= ASSIGNMENT =
The whole listing should be given back without any alteration.

= DATA =
================

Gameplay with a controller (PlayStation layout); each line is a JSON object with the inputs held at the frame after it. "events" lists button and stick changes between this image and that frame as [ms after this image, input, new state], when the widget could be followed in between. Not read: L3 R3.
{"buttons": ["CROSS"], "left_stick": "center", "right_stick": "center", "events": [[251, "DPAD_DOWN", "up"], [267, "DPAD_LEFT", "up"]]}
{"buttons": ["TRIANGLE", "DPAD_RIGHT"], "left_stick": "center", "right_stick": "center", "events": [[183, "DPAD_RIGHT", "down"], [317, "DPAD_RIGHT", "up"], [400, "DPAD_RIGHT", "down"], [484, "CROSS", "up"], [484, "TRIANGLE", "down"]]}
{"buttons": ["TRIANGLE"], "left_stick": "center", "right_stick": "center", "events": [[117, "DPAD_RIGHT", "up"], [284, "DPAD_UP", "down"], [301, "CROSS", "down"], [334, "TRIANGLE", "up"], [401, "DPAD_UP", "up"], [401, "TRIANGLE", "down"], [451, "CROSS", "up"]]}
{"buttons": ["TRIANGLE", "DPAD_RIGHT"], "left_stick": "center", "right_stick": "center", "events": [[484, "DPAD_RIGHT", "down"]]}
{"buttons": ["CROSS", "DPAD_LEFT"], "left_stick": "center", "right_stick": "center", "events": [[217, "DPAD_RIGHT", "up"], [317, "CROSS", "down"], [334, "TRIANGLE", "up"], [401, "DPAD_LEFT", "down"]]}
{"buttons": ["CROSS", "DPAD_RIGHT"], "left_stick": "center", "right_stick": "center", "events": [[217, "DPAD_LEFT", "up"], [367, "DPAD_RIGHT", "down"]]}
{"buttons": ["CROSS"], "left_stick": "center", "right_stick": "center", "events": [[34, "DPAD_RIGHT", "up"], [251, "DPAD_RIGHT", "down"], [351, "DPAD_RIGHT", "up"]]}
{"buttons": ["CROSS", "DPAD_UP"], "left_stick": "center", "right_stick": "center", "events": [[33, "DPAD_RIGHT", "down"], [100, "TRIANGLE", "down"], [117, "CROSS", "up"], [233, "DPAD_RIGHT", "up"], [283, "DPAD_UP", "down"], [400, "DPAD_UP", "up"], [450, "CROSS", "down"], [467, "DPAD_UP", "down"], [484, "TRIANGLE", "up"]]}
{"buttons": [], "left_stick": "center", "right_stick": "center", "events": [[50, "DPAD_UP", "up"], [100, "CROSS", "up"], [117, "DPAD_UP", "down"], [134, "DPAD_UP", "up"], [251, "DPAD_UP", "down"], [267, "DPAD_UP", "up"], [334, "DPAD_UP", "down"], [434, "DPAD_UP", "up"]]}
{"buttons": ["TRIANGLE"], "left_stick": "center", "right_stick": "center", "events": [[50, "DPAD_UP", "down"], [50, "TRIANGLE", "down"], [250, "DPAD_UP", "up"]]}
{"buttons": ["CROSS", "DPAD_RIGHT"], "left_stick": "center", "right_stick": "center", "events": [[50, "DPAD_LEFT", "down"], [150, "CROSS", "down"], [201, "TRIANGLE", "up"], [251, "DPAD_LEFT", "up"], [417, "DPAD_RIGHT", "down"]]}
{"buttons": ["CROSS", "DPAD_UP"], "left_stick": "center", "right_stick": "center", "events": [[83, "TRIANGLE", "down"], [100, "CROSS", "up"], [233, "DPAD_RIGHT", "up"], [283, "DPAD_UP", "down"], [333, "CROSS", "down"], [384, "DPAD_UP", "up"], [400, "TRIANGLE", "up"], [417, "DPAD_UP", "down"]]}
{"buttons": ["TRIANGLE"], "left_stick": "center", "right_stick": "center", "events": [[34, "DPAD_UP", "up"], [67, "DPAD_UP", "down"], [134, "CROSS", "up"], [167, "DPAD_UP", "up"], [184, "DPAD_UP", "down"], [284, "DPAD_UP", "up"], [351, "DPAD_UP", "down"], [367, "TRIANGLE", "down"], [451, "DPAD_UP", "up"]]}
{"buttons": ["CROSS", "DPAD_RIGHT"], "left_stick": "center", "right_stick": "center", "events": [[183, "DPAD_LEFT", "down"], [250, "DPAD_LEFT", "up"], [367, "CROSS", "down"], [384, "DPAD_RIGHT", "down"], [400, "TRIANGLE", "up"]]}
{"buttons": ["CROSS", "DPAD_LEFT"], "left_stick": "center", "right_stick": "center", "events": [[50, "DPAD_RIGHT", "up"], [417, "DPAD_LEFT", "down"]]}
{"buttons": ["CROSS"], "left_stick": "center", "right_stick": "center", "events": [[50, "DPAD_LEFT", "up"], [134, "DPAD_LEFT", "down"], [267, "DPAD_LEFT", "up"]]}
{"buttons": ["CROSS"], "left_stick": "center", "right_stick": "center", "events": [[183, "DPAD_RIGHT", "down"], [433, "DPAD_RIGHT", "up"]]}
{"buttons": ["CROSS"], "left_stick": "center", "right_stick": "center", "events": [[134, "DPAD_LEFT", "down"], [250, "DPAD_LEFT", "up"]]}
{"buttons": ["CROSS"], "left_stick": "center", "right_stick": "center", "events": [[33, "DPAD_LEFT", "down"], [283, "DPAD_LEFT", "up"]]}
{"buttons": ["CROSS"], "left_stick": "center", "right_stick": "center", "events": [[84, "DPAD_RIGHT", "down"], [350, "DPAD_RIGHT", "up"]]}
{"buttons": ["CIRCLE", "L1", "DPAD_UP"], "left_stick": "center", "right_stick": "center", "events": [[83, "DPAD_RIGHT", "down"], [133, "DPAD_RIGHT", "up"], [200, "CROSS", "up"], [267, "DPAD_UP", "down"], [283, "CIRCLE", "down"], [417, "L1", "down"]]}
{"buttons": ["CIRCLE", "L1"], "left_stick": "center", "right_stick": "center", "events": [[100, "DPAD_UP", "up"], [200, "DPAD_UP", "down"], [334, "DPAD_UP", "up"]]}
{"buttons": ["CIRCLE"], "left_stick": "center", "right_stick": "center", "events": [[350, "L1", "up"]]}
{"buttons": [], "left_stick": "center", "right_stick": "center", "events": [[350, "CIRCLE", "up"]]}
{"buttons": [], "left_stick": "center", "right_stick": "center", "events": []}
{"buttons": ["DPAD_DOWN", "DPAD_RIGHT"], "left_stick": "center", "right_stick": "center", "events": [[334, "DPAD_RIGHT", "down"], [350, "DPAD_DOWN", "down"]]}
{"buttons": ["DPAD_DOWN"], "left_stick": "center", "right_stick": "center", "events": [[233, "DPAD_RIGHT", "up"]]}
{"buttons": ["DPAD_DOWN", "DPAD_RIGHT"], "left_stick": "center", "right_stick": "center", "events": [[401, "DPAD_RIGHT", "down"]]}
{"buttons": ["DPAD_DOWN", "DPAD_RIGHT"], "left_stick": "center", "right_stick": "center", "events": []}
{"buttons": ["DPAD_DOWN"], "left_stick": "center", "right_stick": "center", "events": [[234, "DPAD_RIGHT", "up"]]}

================

= OUTPUT FOR THIS EXERCISE =
Gameplay with a controller (PlayStation layout); each line is a JSON object with the inputs held at the frame after it. "events" lists button and stick changes between this image and that frame as [ms after this image, input, new state], when the widget could be followed in between. Not read: L3 R3.
{"buttons": ["CROSS"], "left_stick": "center", "right_stick": "center", "events": [[251, "DPAD_DOWN", "up"], [267, "DPAD_LEFT", "up"]]}
{"buttons": ["TRIANGLE", "DPAD_RIGHT"], "left_stick": "center", "right_stick": "center", "events": [[183, "DPAD_RIGHT", "down"], [317, "DPAD_RIGHT", "up"], [400, "DPAD_RIGHT", "down"], [484, "CROSS", "up"], [484, "TRIANGLE", "down"]]}
{"buttons": ["TRIANGLE"], "left_stick": "center", "right_stick": "center", "events": [[117, "DPAD_RIGHT", "up"], [284, "DPAD_UP", "down"], [301, "CROSS", "down"], [334, "TRIANGLE", "up"], [401, "DPAD_UP", "up"], [401, "TRIANGLE", "down"], [451, "CROSS", "up"]]}
{"buttons": ["TRIANGLE", "DPAD_RIGHT"], "left_stick": "center", "right_stick": "center", "events": [[484, "DPAD_RIGHT", "down"]]}
{"buttons": ["CROSS", "DPAD_LEFT"], "left_stick": "center", "right_stick": "center", "events": [[217, "DPAD_RIGHT", "up"], [317, "CROSS", "down"], [334, "TRIANGLE", "up"], [401, "DPAD_LEFT", "down"]]}
{"buttons": ["CROSS", "DPAD_RIGHT"], "left_stick": "center", "right_stick": "center", "events": [[217, "DPAD_LEFT", "up"], [367, "DPAD_RIGHT", "down"]]}
{"buttons": ["CROSS"], "left_stick": "center", "right_stick": "center", "events": [[34, "DPAD_RIGHT", "up"], [251, "DPAD_RIGHT", "down"], [351, "DPAD_RIGHT", "up"]]}
{"buttons": ["CROSS", "DPAD_UP"], "left_stick": "center", "right_stick": "center", "events": [[33, "DPAD_RIGHT", "down"], [100, "TRIANGLE", "down"], [117, "CROSS", "up"], [233, "DPAD_RIGHT", "up"], [283, "DPAD_UP", "down"], [400, "DPAD_UP", "up"], [450, "CROSS", "down"], [467, "DPAD_UP", "down"], [484, "TRIANGLE", "up"]]}
{"buttons": [], "left_stick": "center", "right_stick": "center", "events": [[50, "DPAD_UP", "up"], [100, "CROSS", "up"], [117, "DPAD_UP", "down"], [134, "DPAD_UP", "up"], [251, "DPAD_UP", "down"], [267, "DPAD_UP", "up"], [334, "DPAD_UP", "down"], [434, "DPAD_UP", "up"]]}
{"buttons": ["TRIANGLE"], "left_stick": "center", "right_stick": "center", "events": [[50, "DPAD_UP", "down"], [50, "TRIANGLE", "down"], [250, "DPAD_UP", "up"]]}
{"buttons": ["CROSS", "DPAD_RIGHT"], "left_stick": "center", "right_stick": "center", "events": [[50, "DPAD_LEFT", "down"], [150, "CROSS", "down"], [201, "TRIANGLE", "up"], [251, "DPAD_LEFT", "up"], [417, "DPAD_RIGHT", "down"]]}
{"buttons": ["CROSS", "DPAD_UP"], "left_stick": "center", "right_stick": "center", "events": [[83, "TRIANGLE", "down"], [100, "CROSS", "up"], [233, "DPAD_RIGHT", "up"], [283, "DPAD_UP", "down"], [333, "CROSS", "down"], [384, "DPAD_UP", "up"], [400, "TRIANGLE", "up"], [417, "DPAD_UP", "down"]]}
{"buttons": ["TRIANGLE"], "left_stick": "center", "right_stick": "center", "events": [[34, "DPAD_UP", "up"], [67, "DPAD_UP", "down"], [134, "CROSS", "up"], [167, "DPAD_UP", "up"], [184, "DPAD_UP", "down"], [284, "DPAD_UP", "up"], [351, "DPAD_UP", "down"], [367, "TRIANGLE", "down"], [451, "DPAD_UP", "up"]]}
{"buttons": ["CROSS", "DPAD_RIGHT"], "left_stick": "center", "right_stick": "center", "events": [[183, "DPAD_LEFT", "down"], [250, "DPAD_LEFT", "up"], [367, "CROSS", "down"], [384, "DPAD_RIGHT", "down"], [400, "TRIANGLE", "up"]]}
{"buttons": ["CROSS", "DPAD_LEFT"], "left_stick": "center", "right_stick": "center", "events": [[50, "DPAD_RIGHT", "up"], [417, "DPAD_LEFT", "down"]]}
{"buttons": ["CROSS"], "left_stick": "center", "right_stick": "center", "events": [[50, "DPAD_LEFT", "up"], [134, "DPAD_LEFT", "down"], [267, "DPAD_LEFT", "up"]]}
{"buttons": ["CROSS"], "left_stick": "center", "right_stick": "center", "events": [[183, "DPAD_RIGHT", "down"], [433, "DPAD_RIGHT", "up"]]}
{"buttons": ["CROSS"], "left_stick": "center", "right_stick": "center", "events": [[134, "DPAD_LEFT", "down"], [250, "DPAD_LEFT", "up"]]}
{"buttons": ["CROSS"], "left_stick": "center", "right_stick": "center", "events": [[33, "DPAD_LEFT", "down"], [283, "DPAD_LEFT", "up"]]}
{"buttons": ["CROSS"], "left_stick": "center", "right_stick": "center", "events": [[84, "DPAD_RIGHT", "down"], [350, "DPAD_RIGHT", "up"]]}
{"buttons": ["CIRCLE", "L1", "DPAD_UP"], "left_stick": "center", "right_stick": "center", "events": [[83, "DPAD_RIGHT", "down"], [133, "DPAD_RIGHT", "up"], [200, "CROSS", "up"], [267, "DPAD_UP", "down"], [283, "CIRCLE", "down"], [417, "L1", "down"]]}
{"buttons": ["CIRCLE", "L1"], "left_stick": "center", "right_stick": "center", "events": [[100, "DPAD_UP", "up"], [200, "DPAD_UP", "down"], [334, "DPAD_UP", "up"]]}
{"buttons": ["CIRCLE"], "left_stick": "center", "right_stick": "center", "events": [[350, "L1", "up"]]}
{"buttons": [], "left_stick": "center", "right_stick": "center", "events": [[350, "CIRCLE", "up"]]}
{"buttons": [], "left_stick": "center", "right_stick": "center", "events": []}
{"buttons": ["DPAD_DOWN", "DPAD_RIGHT"], "left_stick": "center", "right_stick": "center", "events": [[334, "DPAD_RIGHT", "down"], [350, "DPAD_DOWN", "down"]]}
{"buttons": ["DPAD_DOWN"], "left_stick": "center", "right_stick": "center", "events": [[233, "DPAD_RIGHT", "up"]]}
{"buttons": ["DPAD_DOWN", "DPAD_RIGHT"], "left_stick": "center", "right_stick": "center", "events": [[401, "DPAD_RIGHT", "down"]]}
{"buttons": ["DPAD_DOWN", "DPAD_RIGHT"], "left_stick": "center", "right_stick": "center", "events": []}
{"buttons": ["DPAD_DOWN"], "left_stick": "center", "right_stick": "center", "events": [[234, "DPAD_RIGHT", "up"]]}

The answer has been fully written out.